Il y a vingt-cinq ans, alors qu’elle étudie à l’École nationale supérieure de la photographie à Arles, Marina Gadonneix (née en 1977) est bouleversée par la découverte du travail de Lynne Cohen (1944-2014). Photographe canadienne issue de l’art minimal et conceptuel, celle-ci représente des intérieurs privés ou publics, vides de toute présence humaine et baignés d’une atmosphère aussi mystérieuse qu’ironique. Sa cadette française partage ce même intérêt pour les espaces de nos sociétés modernes.
Qu’ils soient des lieux de divertissement et de consommation ou des postes d’observation et d’étude scientifique, ces intérieurs à première vue banals sont constitutifs du monde dans lequel nous évoluons.
C’est en leur sein que se forment, s’épanouissent et se propagent les normes de notre société. Ils deviennent ainsi les parfaits témoins de son développement. En sondant ces espaces, Lynne Cohen et Marina Gadonneix se font observatrices des transformations du monde moderne tout en s’attachant à déconstruire son artificialité. Un « pas de deux » complexe que le Centre Pompidou, à Paris, a su cristalliser par une scénographie judicieusement pensée.
Le don important d’œuvres de Lynne Cohen, fait au musée national d’Art moderne par son compagnon Andrew Lugg, est à l’origine de cette exposition. Outre le dialogue entre les deux photographes, il s’agit de la première rétrospective de l’œuvre de Marina Gadonneix. Au fil des salles, le visiteur la verra prendre sa propre direction vers des préoccupations liées au statut de l’image et aux notions d’anticipation.
LIEUX DE VIE, RÉELS OU ARTIFICIELS
Après une antichambre mettant en regard les parcours des deux artistes, l’exposition s’ouvre sur le travail de Lynne Cohen. Un clin d’œil à Walker Evans, dont l’œuvre la décida à sortir de son atelier pour photographier le monde, nous amène aux productions de ses vingt premières années de création, réparties entre les showrooms et les classrooms. Dans les années 1970, celle qui abandonne la sculpture, un travail duchampien, pour la photographie porte son attention sur les lieux du quotidien et la manière dont ils sont occupés par l’homme. Salon, salle à manger, hôtels, clubs de sports ou de sociabilité, bureaux… chacun de ces espaces privés ou semi-publics est saisi dans une démarche sérielle rappelant l’intérêt initial de la photographe pour l’art conceptuel.
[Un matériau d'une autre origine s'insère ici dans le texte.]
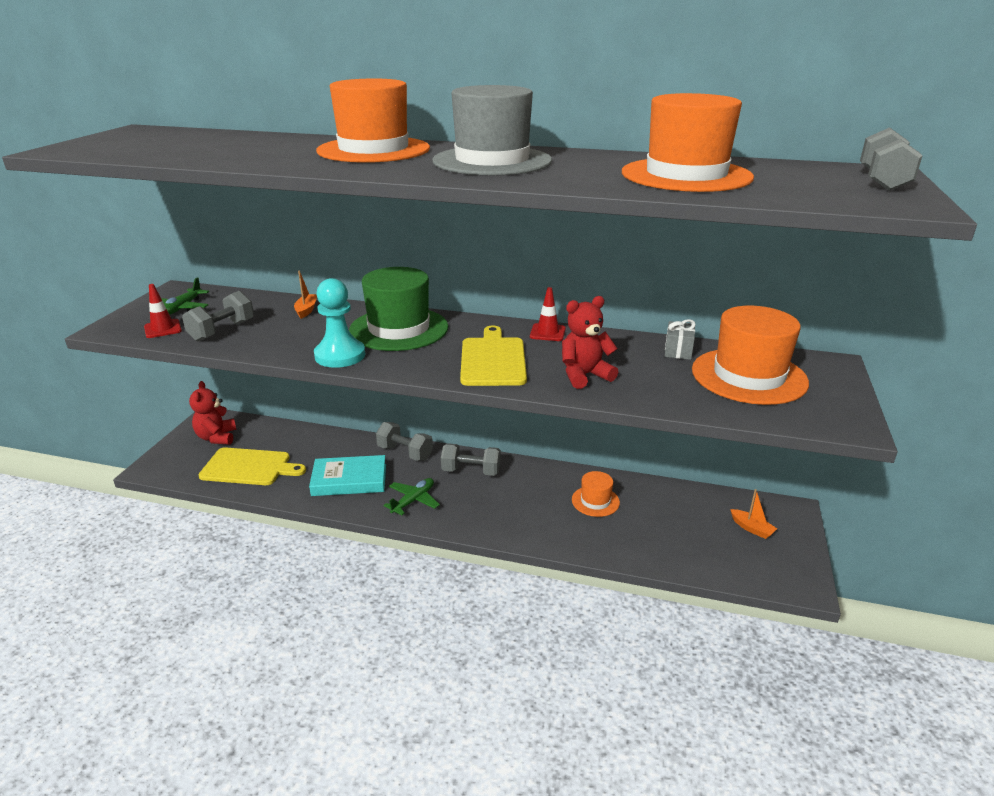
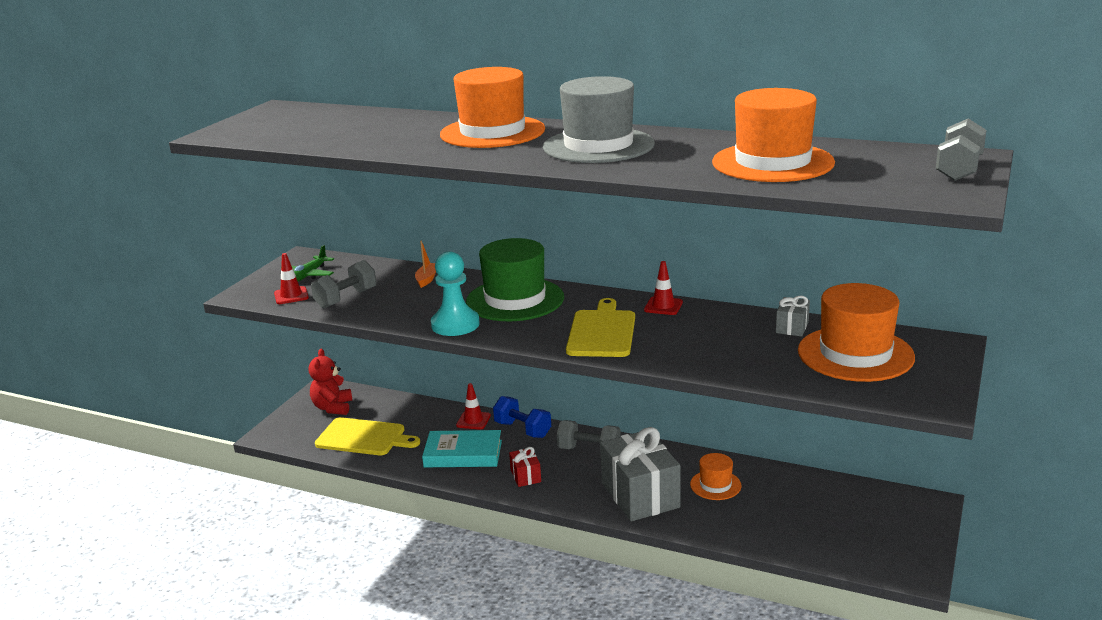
camera: 10 degrees right, 5 degrees down
(356, 445) = (473, 420): none -> red traffic cone
(405, 453) = (522, 429): grey dumbbell -> blue dumbbell
(413, 500) = (525, 476): green plane -> red gift
(527, 515) = (640, 495): none -> grey gift
(584, 375) = (688, 349): red teddy bear -> none
(752, 528) = (879, 519): orange boat -> none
Hormis quelques silhouettes évoquant les spectres d’archétypes sociétaux, la plupart des images de Lynne Cohen sont exemptes de présence humaine, tout comme celles de Marina Gadonneix pour qui cette absence permet de « mieux montrer la manière dont les espaces sont construits et pensés, et ce que cela révèle de notre époque et des générations actuelles ».
À partir des années 1980, Lynne Cohen s’intéresse à des lieux plus impersonnels, dédiés à l’apprentissage. Dans ces salles de classe aseptisées, médecins, agents de police ou esthéticiennes sont formés à travers des reconstitutions de scènes « quotidiennes mais fondamentales de nos vies ». La photographe canadienne capture ici des lieux dans lesquels la réalité est simulée, un sujet qui intéresse Marina Gadonneix lorsqu’elle montre une maison-témoin destinée à l’entraînement des pompiers dans The House that Burns Every Day (2012). Plus loin, les séries Remote Control (2006) et Après l’image (2014) sont un moyen pour cette dernière de questionner le rôle des images et de démasquer le factice de leur construction. Les salles d’enregistrement de son élégante série Landscapes (2012) constituent quant à elles une réflexion sur son propre statut de créatrice d’image, et plongent le visiteur dans des mondes virtuels dont l’histoire reste à écrire.
SCIENCE ET PHOTOGRAPHIE
Deux espaces consacrés aux laboratoires d’observation scientifique concluent cette exposition. Tandis que ces sites acquièrent une dimension surréaliste lorsque Lynne Cohen les peuple de mannequins, Marina Gadonneix révèle les avancées scientifiques et les prouesses technologiques qui permettent aujourd’hui de simuler des phénomènes naturels : aurores boréales, éruptions volcaniques, vagues, tornades… Ces images fixant les mystères et les merveilles de la nature sont un pendant virtuel au sublime de la peinture romantique du XIXe siècle. Elles sont mises en regard avec les carnets de recherche de Marina Gadonneix, sorte de musée imaginaire réunissant toute une iconographie liée aux thèmes qu’elle aborde, de l’illustration d’un cratère lunaire par James Nasmyth (1885) aux globes terrestres de papier de Thomas Demand (1992) : « Je me considère comme photographe mais aussi comme chercheuse. »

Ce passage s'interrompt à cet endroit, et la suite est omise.